→ Task prompt
Take each line of the entries below that contains "questions" and copy it.

→ Data shown
▬▬▬
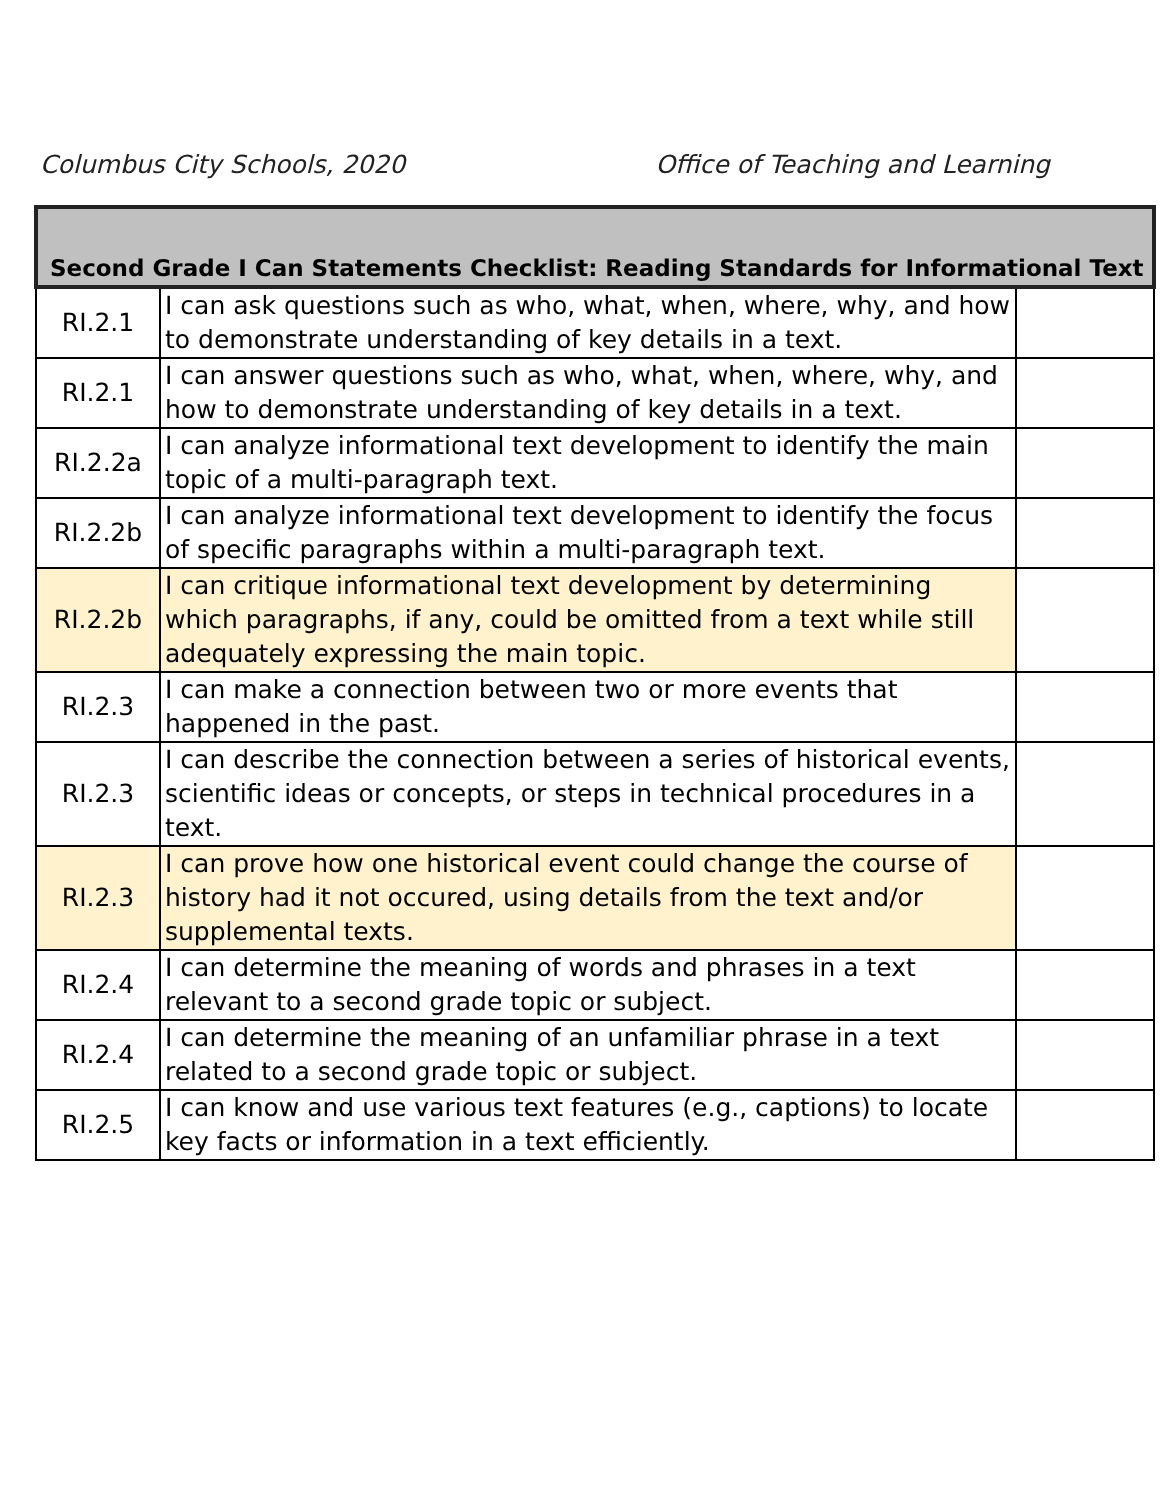Columbus City Schools, 2020 Office of Teaching and Learning
| Second Grade I Can Statements Checklist: Reading Standards for Informational Text | | |
| --- | --- | --- |
| RI.2.1 | I can ask questions such as who, what, when, where, why, and how to demonstrate understanding of key details in a text. | |
| RI.2.1 | I can answer questions such as who, what, when, where, why, and how to demonstrate understanding of key details in a text. | |
| RI.2.2a | I can analyze informational text development to identify the main topic of a multi-paragraph text. | |
| RI.2.2b | I can analyze informational text development to identify the focus of specific paragraphs within a multi-paragraph text. | |
| RI.2.2b | I can critique informational text development by determining which paragraphs, if any, could be omitted from a text while still adequately expressing the main topic. | |
| RI.2.3 | I can make a connection between two or more events that happened in the past. | |
| RI.2.3 | I can describe the connection between a series of historical events, scientific ideas or concepts, or steps in technical procedures in a text. | |
| RI.2.3 | I can prove how one historical event could change the course of history had it not occured, using details from the text and/or supplemental texts. | |
| RI.2.4 | I can determine the meaning of words and phrases in a text relevant to a second grade topic or subject. | |
| RI.2.4 | I can determine the meaning of an unfamiliar phrase in a text related to a second grade topic or subject. | |
| RI.2.5 | I can know and use various text features (e.g., captions) to locate key facts or information in a text efficiently. | |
▬▬▬
→ Solution
| RI.2.1 | I can ask questions such as who, what, when, where, why, and how to demonstrate understanding of key details in a text. | |
| RI.2.1 | I can answer questions such as who, what, when, where, why, and how to demonstrate understanding of key details in a text. | |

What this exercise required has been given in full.